That's an excellent question, and it was one that we struggled with as a panel.
One of the elements I should note in this is that if foreign ownership increases to 49%, it doesn't necessarily mean increased foreign airline competition in Canada. It merely allows carriers, or airlines, or air services companies to access a greater pool of capital, which, unfortunately, in a country of this size isn't as large as a lot of these start-ups would like it to be.

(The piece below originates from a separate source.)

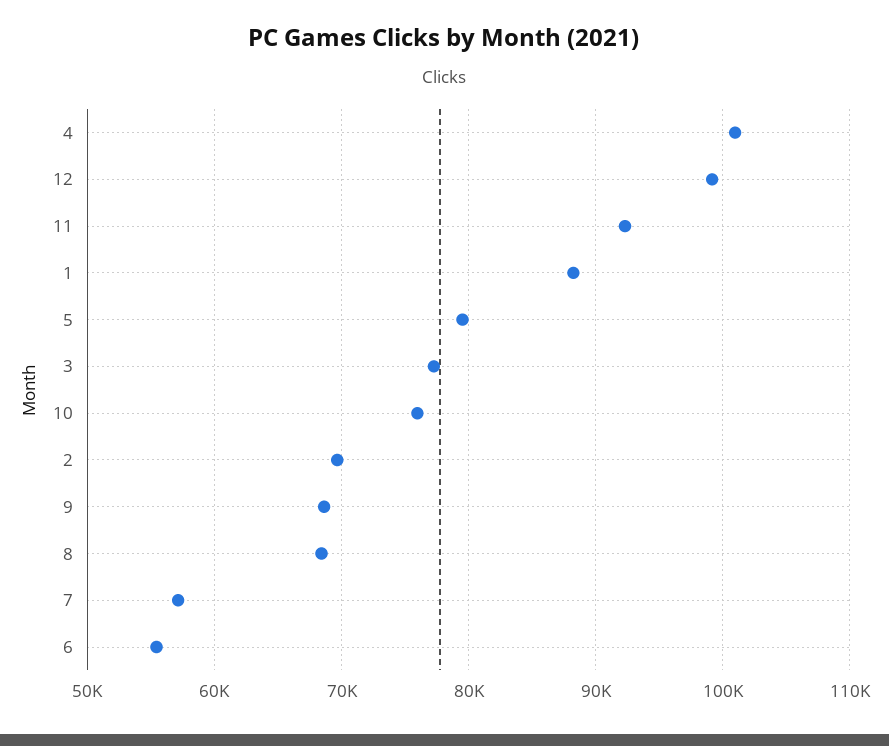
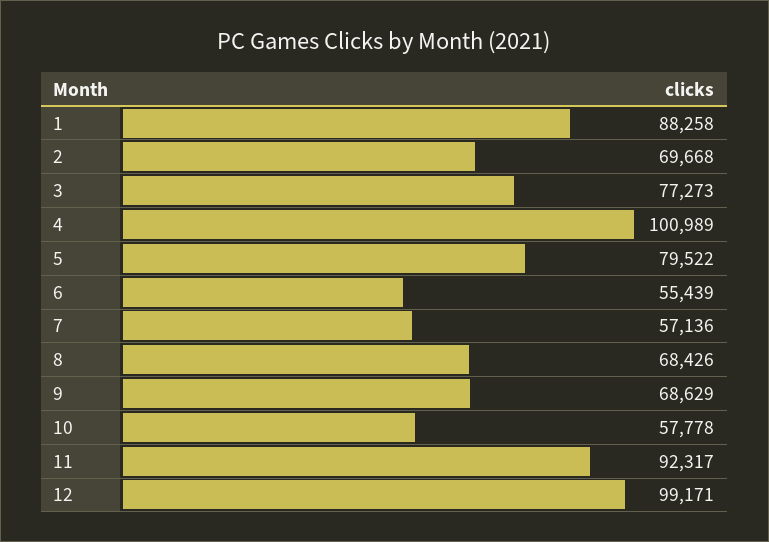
10: 76000 -> 57778

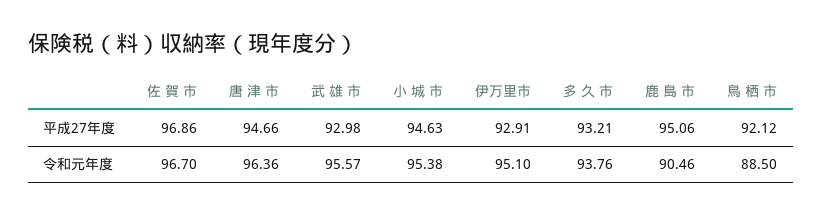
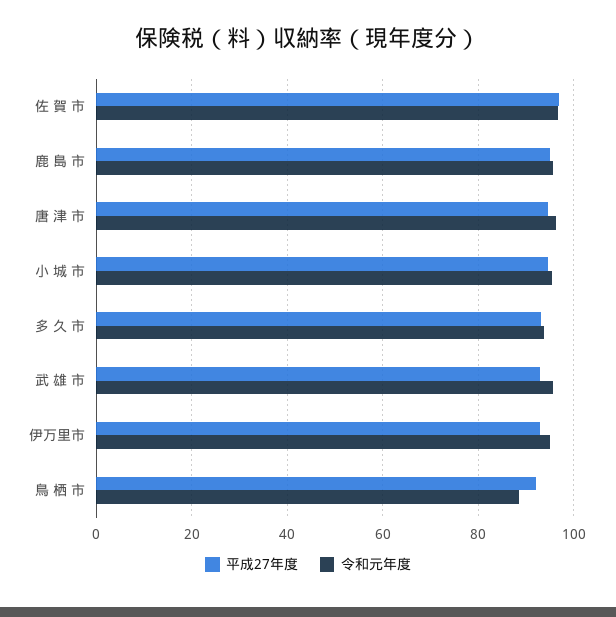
令和元年度, 鹿 島 市: 90.46 -> 96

We struggled with this, but in the current context where we've seen significant improvements in the financial performance of the Canadian air carriers, going up to 49% wouldn't be something that would create a dramatic change in the playing field. We noted that some of the carriers had at one point or another advocated increases in foreign ownership to 49%, but have subsequently changed their positions on this. In the Canada EU open skies agreement there are in fact provisions already to increase foreign ownership to 49%. So idea that increasing foreign ownership to 49% would have a direct impact on the competitive positions of income and carriers was definitely considered, but we felt that going to 49% wouldn't have a dramatic impact.
In terms of the 100% for speciality carriers, we were primarily looking at air cargo. In a country like ours, with a landmass like ours, we have not been able to generate a lot of activity in the air cargo business by Canadian carriers. We do have Canadian air cargo operators that operate primarily domestically, but from Canada to the rest of the world, based on the input we heard from shippers, a lot of those goods tend to be trucked to the United States and then shipped outside Canada through U.S. airports.
We felt that given the limited Canadian activity in that space, there should be not a huge impact by increasing it to 100%, which arguably is more radical than 49%. It would help stimulate investment activity in a sector that Canada doesn't participate in a huge way.